107 pages, une élaboration par 40 experts africains provenant de groupe d'étude ou de recherches, avec le soutien de la Fondation Rosa Luxembourg et la Fondation Rockefeller, c'est l'étendue d'une publication dénommée Rapport alternatif sur l'Afrique (RASA). Présentée comme un « Rapport pour l'Afrique et par l'Afrique », la publication qui est à son édition zéro, a fait une ambitieuse mise au point sur les innombrables rapports traitants de l'Afrique et publiés chaque années mais qui « souvent ne se préoccupent de refléter les réalités vécues par les Africains ».
« Ainsi, ces rapports, la plupart du temps, ont du mal à déchiffrer véritablement les mutations et les transformations qui s'opèrent en Afrique ou à définir les véritables priorités du continent », indique un communiqué de presse de l'équipe du RASA précédent sa publication. Selon la même source, ce Rapport alternatif se révèle comme un produit de l'engagement, des idées et des observations du réel et du ressenti des Africains sur leurs trajectoires individuelles et collectives vers le progrès économique et social du continent.
Initiative des organisations dont Enda Tiers Monde, Forum du Tiers Monde, Codesria ou encore l'Association des Femmes Africaines pour le Recherche et le Développement (AFARD), le RASA a pour objectif de « contribuer de manière décisive à la consolidation des transformations à l'œuvre dans les sociétés et institutions africaines vers l'autonomie et la souveraineté », précise-t-on. En ayant un regard sur la panoplie d'instruments de mesures avec des critères et indicateurs exogènes et néo libéraux (Doing Business, Banque Mondiale, FMI), il vise « le renversement idéologique et épistémologique des analyses sur le continent, l'approfondissement et la diversification des enjeux et domaines adressés, et des indicateurs de mesure des progrès et de la souveraineté des africains », indique le communiqué.

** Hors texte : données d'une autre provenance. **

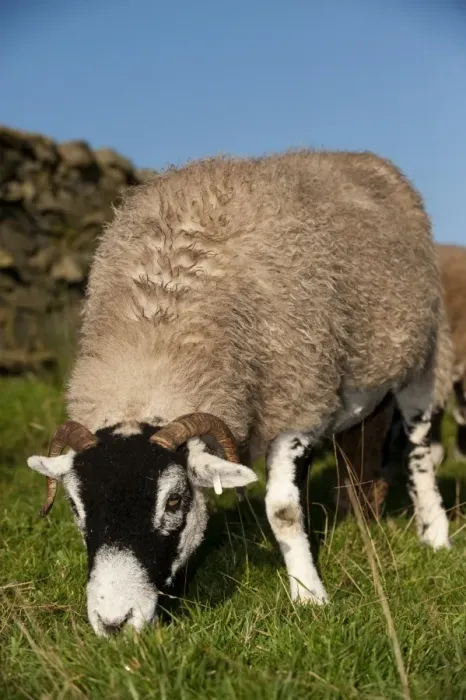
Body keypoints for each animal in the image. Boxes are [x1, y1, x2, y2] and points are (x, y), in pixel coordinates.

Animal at [26, 148, 452, 637]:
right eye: (75, 505)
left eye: (174, 500)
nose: (114, 623)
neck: (161, 323)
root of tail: (364, 158)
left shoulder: (296, 402)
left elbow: (284, 512)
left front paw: (309, 597)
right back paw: (363, 516)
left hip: (424, 354)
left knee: (419, 448)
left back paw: (434, 533)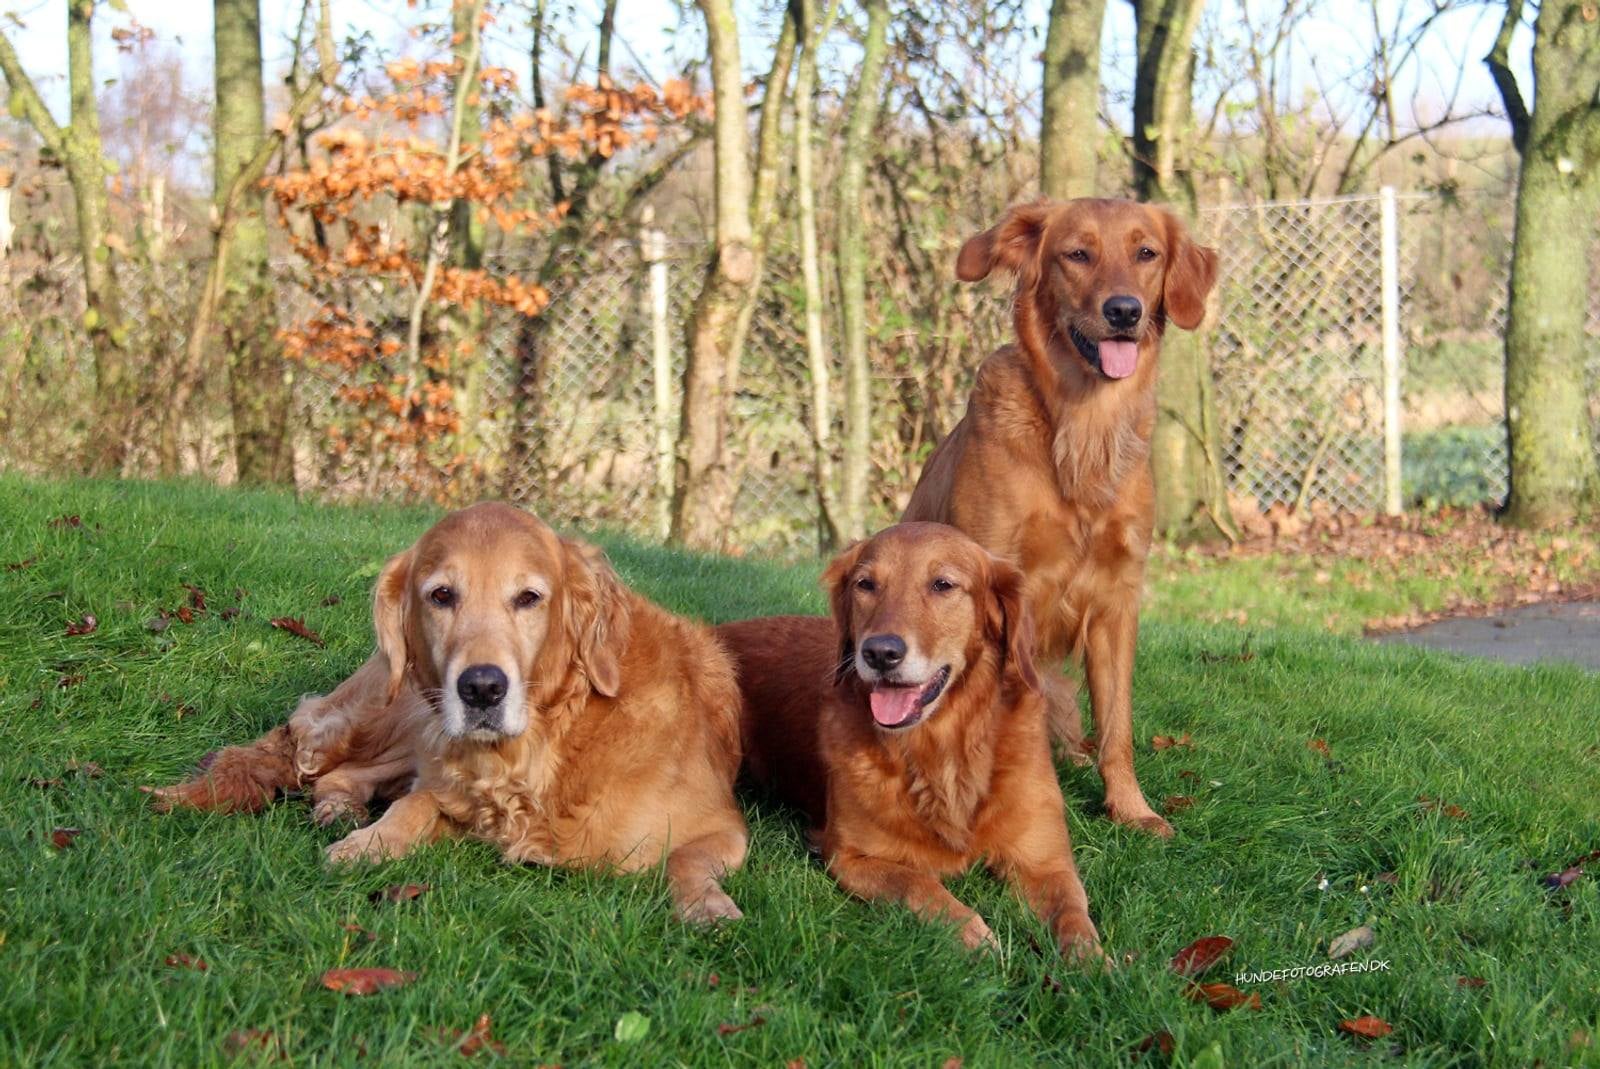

Le RASA propose par exemple, de dépasser le PIB pour parler de bien-être en Afrique.
Laisser le PIB pour l'Approche par les Capabilités (AC)
Dans son exigence de revoir les instruments de mesure du développement en Afrique, le RASA propose effectivement de ne pas s'arrêter au Produit intérieur brut qui selon les chercheurs ne rend pas fidèlement compte du bien être sur le continent. « Nous voulons faire du PIB, comme auraient dit les sophistes, la mesure de toute chose : performance, bien-être, qualité de vie, alors qu'il ne représente qu'une mesure de l'activité économique marchande », font remarquer Stiglitz, Sen et Fitoussi cités dans le rapport. Ainsi, explique le document, avec le PIB ou le PIB / tête, l'objectif de croissance économique a été assimilé à celui du bien-être social. Aujourd'hui, pour remédier à la situation, répondant à la question de savoir « au-delà du PIB, comment mesurer le bien-être », le RASA propose plutôt de faire intervenir l'Approche par les Capabilités (AC) de l'économiste et prix Nobel d'économie Amartya Kumar Sen.
Pour les experts du RASA qui s'appuient sur les exemples, anglais, français et allemands, l'AC permet de penser les questions sociales comme la pauvreté et le progrès social. « Ainsi cette approche permet de penser et d'évaluer le bien-être suivant la réalité des contextes ou des pays. C'est la raison pour laquelle nous la proposons comme cadre théorique pour une réflexion alternative du bien-être dans le contexte africain », dit le RASA. « En effet, nombreux sont les aspects socioculturels, comme les liens sociaux, valorisables qui ne sont pas pris en compte dans le PIB ou dans les indicateurs de développement humain des pays africains. L'AC permet de construire les indicateurs qui intègrent ces aspects et d'avoir ainsi un indicateur de bien-être qui traduit les choses qui comptent et non uniquement ce que l'on compte », ajoute-t-il.